Your/Swiss Ramble table is really helpful for us all to frame things.
Obviously it is not completed or accurate in some of the lines for MFC.
Infrastructure is Depreciation of Fixed Assets and figures are accurate.
Amortisation can not relate to players and could be misleading to people. Player amortisation is
not a FFP allowable deduction.
MFC do not have a Women's football team linked to the club.
There have been significant revaluation of fixed assets over the past three or four years which are not included above and are exclusions/add back ins for MFC. As unrealised revaluations, they are added in Reserves on Balance Sheet
The Fair Value adjustments section really relates to clubs like Watford who move players around common ownership, or clubs who ground share with other sporting clubs.
The EFL has agreed a code of allowable Covid deductions. Up to £5m for 19-20 and 20-2021 seasons and £2.5m for 21-2022 season. (The PL have obviously done something distinctly different for Everton to claim what they have).
Significantly the P&S Allowable Loss figures are accurate for the Championship, but only if the owner injects £8m per year in new equity, or loans £8m per year that will eventually convert to equity.
Everton is another remarkable FFP mystery. In fairness in the PL, the allowable losses are much bigger £35m per season and the offsetting equity injections allowable by owner much bigger than in the Championship.
However:
Their pre tax losses for the 3 years to June 2021 was £373m on a turnover of £567m.
Their Staff Costs alone were £507m or 89% of turnover.
Their Amortisation of Players was £276m, so another 49% of turnover.
Players cost them £783m in 3 years, or 138% of turnover.
To get within the £105m allowable loss to be FFP compliant, we are expected to believe that the combined Academy, Community, Womens, Covid claims, Finance Fees on New stadium/Training grounds, and Revaluation of Fixed Assets are £373m - £105m.
i.e. £268m.
There were
zero revaluations of Fixed Assets reflected in their accounts. There was
£27m spent on the new stadium across the 3 years, but none capitalised and the Finance is not documented.
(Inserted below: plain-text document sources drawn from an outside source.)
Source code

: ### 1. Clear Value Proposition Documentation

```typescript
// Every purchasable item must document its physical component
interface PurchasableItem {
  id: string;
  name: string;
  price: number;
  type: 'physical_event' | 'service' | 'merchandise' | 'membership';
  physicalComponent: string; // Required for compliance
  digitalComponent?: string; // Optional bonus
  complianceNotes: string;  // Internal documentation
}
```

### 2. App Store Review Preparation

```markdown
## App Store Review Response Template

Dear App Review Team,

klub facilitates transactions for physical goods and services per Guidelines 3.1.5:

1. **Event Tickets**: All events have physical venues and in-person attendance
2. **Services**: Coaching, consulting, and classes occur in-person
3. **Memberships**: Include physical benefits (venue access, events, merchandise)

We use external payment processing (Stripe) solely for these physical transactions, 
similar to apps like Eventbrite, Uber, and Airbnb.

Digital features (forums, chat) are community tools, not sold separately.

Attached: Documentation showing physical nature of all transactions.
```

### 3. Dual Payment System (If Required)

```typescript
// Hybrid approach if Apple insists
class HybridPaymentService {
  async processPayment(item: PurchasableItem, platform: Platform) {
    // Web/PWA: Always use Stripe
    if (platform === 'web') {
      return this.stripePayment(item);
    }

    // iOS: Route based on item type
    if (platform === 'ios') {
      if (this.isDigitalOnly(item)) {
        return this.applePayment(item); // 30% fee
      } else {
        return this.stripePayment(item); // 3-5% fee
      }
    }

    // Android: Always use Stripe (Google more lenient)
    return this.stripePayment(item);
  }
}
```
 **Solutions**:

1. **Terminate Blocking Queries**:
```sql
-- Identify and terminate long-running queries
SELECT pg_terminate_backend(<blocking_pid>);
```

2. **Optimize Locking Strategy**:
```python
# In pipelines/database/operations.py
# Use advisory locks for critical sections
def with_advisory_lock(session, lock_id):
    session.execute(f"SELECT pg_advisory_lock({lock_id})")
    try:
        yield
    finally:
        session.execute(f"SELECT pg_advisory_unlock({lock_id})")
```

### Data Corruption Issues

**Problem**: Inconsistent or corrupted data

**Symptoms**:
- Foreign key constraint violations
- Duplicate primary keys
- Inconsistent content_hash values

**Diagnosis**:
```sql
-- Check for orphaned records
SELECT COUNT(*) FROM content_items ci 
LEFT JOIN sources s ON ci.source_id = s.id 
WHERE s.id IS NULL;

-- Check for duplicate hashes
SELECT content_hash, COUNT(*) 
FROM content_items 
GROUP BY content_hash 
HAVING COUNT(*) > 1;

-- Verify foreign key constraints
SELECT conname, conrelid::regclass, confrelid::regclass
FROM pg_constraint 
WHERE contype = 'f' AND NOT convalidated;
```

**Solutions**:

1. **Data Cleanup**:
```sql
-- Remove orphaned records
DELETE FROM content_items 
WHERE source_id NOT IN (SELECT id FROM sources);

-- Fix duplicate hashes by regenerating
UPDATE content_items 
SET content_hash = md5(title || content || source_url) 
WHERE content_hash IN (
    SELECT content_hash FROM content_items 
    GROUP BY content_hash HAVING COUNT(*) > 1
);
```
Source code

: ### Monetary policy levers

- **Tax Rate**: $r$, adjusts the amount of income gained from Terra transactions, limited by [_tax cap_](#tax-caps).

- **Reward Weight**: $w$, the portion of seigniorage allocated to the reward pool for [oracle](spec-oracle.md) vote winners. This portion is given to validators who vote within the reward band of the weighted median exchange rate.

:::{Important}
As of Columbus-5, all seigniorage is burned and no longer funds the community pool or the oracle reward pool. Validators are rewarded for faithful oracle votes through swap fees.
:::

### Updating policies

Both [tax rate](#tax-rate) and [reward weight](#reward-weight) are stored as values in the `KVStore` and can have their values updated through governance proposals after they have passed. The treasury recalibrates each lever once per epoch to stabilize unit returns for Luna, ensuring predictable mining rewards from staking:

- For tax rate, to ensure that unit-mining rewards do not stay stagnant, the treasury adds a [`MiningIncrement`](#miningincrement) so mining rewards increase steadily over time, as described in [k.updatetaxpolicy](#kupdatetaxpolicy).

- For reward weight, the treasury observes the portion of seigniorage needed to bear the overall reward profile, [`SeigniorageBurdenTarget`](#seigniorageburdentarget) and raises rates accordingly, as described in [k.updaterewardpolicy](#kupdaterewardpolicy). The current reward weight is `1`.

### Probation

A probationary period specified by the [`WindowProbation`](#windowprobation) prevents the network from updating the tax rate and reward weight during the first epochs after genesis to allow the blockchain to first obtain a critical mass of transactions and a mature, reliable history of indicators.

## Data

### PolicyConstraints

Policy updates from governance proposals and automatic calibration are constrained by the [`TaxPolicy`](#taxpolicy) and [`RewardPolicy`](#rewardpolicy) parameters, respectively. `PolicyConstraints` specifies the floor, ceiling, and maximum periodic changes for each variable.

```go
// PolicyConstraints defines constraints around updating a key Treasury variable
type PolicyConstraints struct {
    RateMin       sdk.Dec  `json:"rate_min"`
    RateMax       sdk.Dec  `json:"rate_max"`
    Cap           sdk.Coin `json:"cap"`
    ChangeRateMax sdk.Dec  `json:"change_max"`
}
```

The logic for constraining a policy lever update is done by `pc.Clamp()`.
Even if their Academy cost £6m per season and they spent £3m per season on Women and £2m per season on Community (estimated by a prominent fan poster) that is £33m,
so £235m short of the limit.
So to the jiggery pokery.
1. Like Stoke, Everton made pay offs to sacked staff and impairments to contracts totalling another
£62m. If we wrongly (as it contravenes amortisation guidelines in football) include that figure
then they are still £173m short.
2.
Their owner did inject £149m in loan classed as equity in 2019, which is way above the FFP allowable limit. Even with all of this
they are still £24m short of the max permissable loss over 3 years.
Their incredible defence seems to be that the 6 PL clubs that threatened to break away to form the European Super League means that no other club should be scrutinised.
They have also claimed incredible amounts for Covid disruption. Tens of millions per season. Bare in mind Everton's turnover has held up flat through Covid due to Broadcasting revenues and their Gate receipts/Ticket Sales were only £14m in 2019, half of West Ham and just over Leeds who were in the Championship.
It is absolutely rancid. FFP simply does not apply within the Premier League.
Aston Villa are similarly smelly.
I passionately hoped Everton went down and had to deal with the filth they have surrounded themselves in.